| GIVEN INFORMATION |
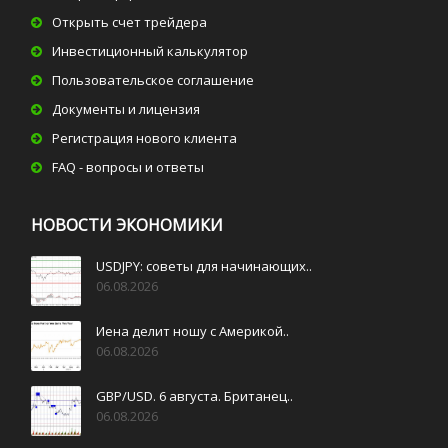
Открыть счет трейдера
Инвестиционный калькулятор
Пользовательское соглашение
Документы и лицензия
Регистрация нового клиента
FAQ - вопросы и ответы
НОВОСТИ ЭКОНОМИКИ
USDJPY: советы для начинающих..
06.08.2026
Иена делит ношу с Америкой..
06.08.2026
GBP/USD. 6 августа. Британец..
06.08.2026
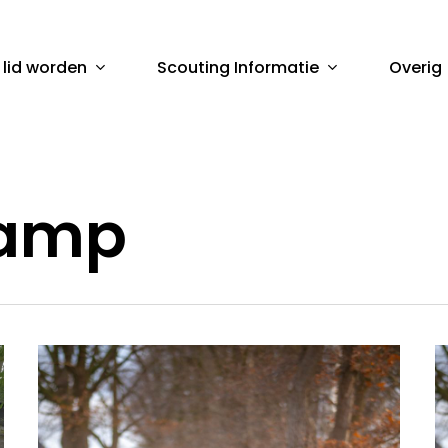
 lid worden
Scouting Informatie
Overig
sluiten
kamp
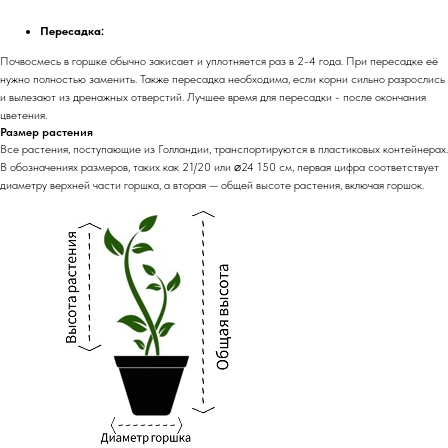
Пересадка:
Почвосмесь в горшке обычно закисает и уплотняется раз в 2-4 года. При пересадке её
нужно полностью заменить. Также пересадка необходима, если корни сильно разрослись
и вылезают из дренажных отверстий. Лучшее время для пересадки - после окончания
цветения.
Размер растения
Все растения, поступающие из Голландии, транспортируются в пластиковых контейнерах.
В обозначениях размеров, таких как 21/20 или ⌀24 150 см, первая цифра соответствует
диаметру верхней части горшка, а вторая — общей высоте растения, включая горшок.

| REQUIRED ACTION |
Word for word, output the whole listing, but not its pictures.

| REPLY TO THE EXERCISE |
Открыть счет трейдера
Инвестиционный калькулятор
Пользовательское соглашение
Документы и лицензия
Регистрация нового клиента
FAQ - вопросы и ответы
НОВОСТИ ЭКОНОМИКИ
USDJPY: советы для начинающих..
06.08.2026
Иена делит ношу с Америкой..
06.08.2026
GBP/USD. 6 августа. Британец..
06.08.2026
 lid worden
Scouting Informatie
Overig
sluiten
kamp
Пересадка:
Почвосмесь в горшке обычно закисает и уплотняется раз в 2-4 года. При пересадке её
нужно полностью заменить. Также пересадка необходима, если корни сильно разрослись
и вылезают из дренажных отверстий. Лучшее время для пересадки - после окончания
цветения.
Размер растения
Все растения, поступающие из Голландии, транспортируются в пластиковых контейнерах.
В обозначениях размеров, таких как 21/20 или ⌀24 150 см, первая цифра соответствует
диаметру верхней части горшка, а вторая — общей высоте растения, включая горшок.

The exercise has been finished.